Production problems stemming from labor troubles in various parts of the world are said to be largely responsible for the situation.
Analyst John Lydall of securities firm First Marathon Securities, in a recent report, notes there are two main areas where difficulties continue, the Bougainville operation in Papua New Guinea and the Highland Valley Copper property in British Columbia. He also cites production losses from operations in Chile, Peru and Mexico.
In Papua New Guinea, rebel land owners in the area of the Bougainville operation forced closure of the mine in May through terrorist-type activities. The rebels are seeking an independent state and compensation from the owners of the Bougainville mining project.
Meanwhile, in western Canada, workers at Highland Valley have been on strike since early July. The company declared force majeure in early August. Last year, Highland Valley produced 400,000 dry tonnes of copper concentrates.

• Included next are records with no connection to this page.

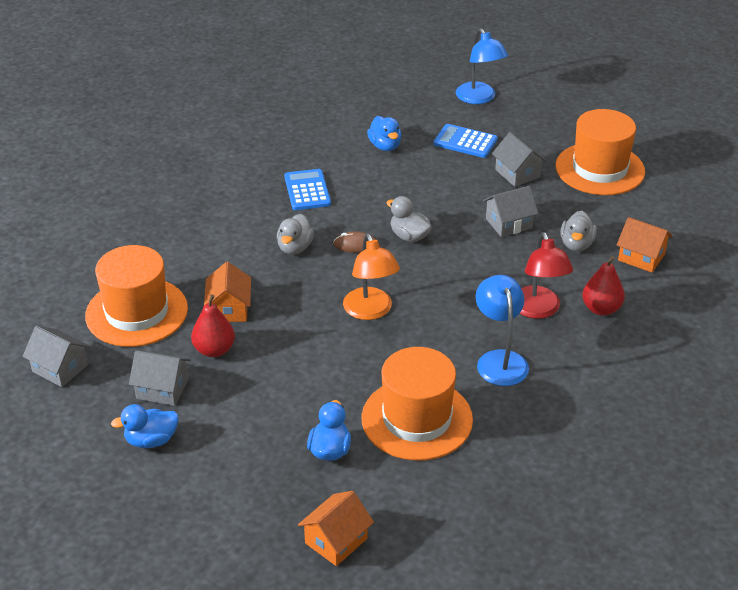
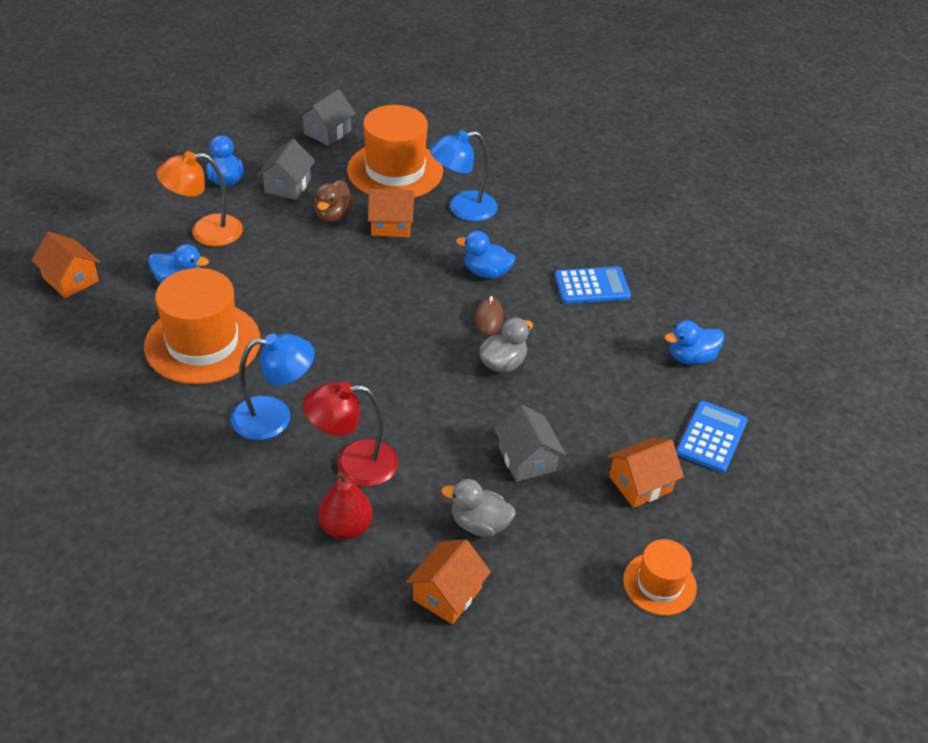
camera: 90 degrees right, 5 degrees up
red pear [191,295,235,357] -> brown duck [314,180,354,222]
grey duck [277,214,314,255] -> blue duck [456,231,516,279]
orange lamp [343,234,400,320] -> orange lamp moved to [156,151,243,246]
blue lamp [456,29,508,104] -> blue lamp moved to [430,130,498,221]
grey house [492,132,547,187] -> orange house [607,438,684,508]
orange hat [556,109,645,195] -> orange hat [623,539,697,616], size x0.54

In Chile, workers at Codelco’s El Salvador division have also been on strike, while in Peru a mine- worker strike was recently concluded. In Mexico, the government is calling for a joint ownership, between itself and the workers, of the Cananea copper mining complex which went into bankruptcy in August.
Copper prices, Lydall says, will probably continue to rise as production losses mount.
Looking to the longer term, Metals & Minerals Research of London foresees copper production by the end of the year advancing more strongly than consumption, despite the current round of disruptions in supply.
“Only a very small market deficit is thus projected and most of it has already occurred,” writes the research company. “Next year is expected to see a steady stock build-up as output finally surges ahead and demand stagnates.”
The company predicts an average copper price of $1.25-1.30 for this year, and 80-90 cents in 1990. It is confident inventories will remain tight and the lower prices witnessed in 1984-86 will not be reached.
Metals & Minerals recognizes the possibility of the disruptions becoming more extensive, perhaps to the extent of a bull market materializing. “While we recognize the inherent unpredictability of these issues, our forecasts are based on the assumption supply problems will remain a feature, but will not entirely dominate the market,” writes the company.
“Continued price volatility and spikes are likely, but against a background of softening demand we do not expect new price highs.”
Copper demand enjoyed an excellent first half thanks to a buoyant auto industry and sustained construction activity in many areas. But the company foresees a weakening in the general global economy affecting the metal’s consumption. Gold-price forecaster Martin Murenbeeld, who has re-located to the west coast, writes, in one of his weekly reports, of the effect pol itical events around the world may have on the price of gold.
To help illustrate his point, he refers to the brief impact (on the price) the Beijing killings in China had, and the non-impact of the election violence in South Africa. The former, he says, was “new news” and the latter “old news” which tended to blend in with the over-all background noise.
“Our general view is that political developments have their biggest impact in a rising gold market, when market sentiment is already positive because of prevailing economic and financial conditions,” Murenbeeld writes.
Several examples are given to support the theory, including the 1979 invasion of Afghanistan by the Soviets. Gold, in a strong uptrend prior to the invasion, shot up dramatically.
“The point is, the relationship between gold and political disruptions/uncertainties is not invariable. It may itself be a function of those factors which cause gold to be in a bull phase or a bear phase,” writes Murenbeeld.
“With gold in a bear phase, as now, it will take a significant mine stoppage in South Africa — not a threat thereof — before the gold market responds.”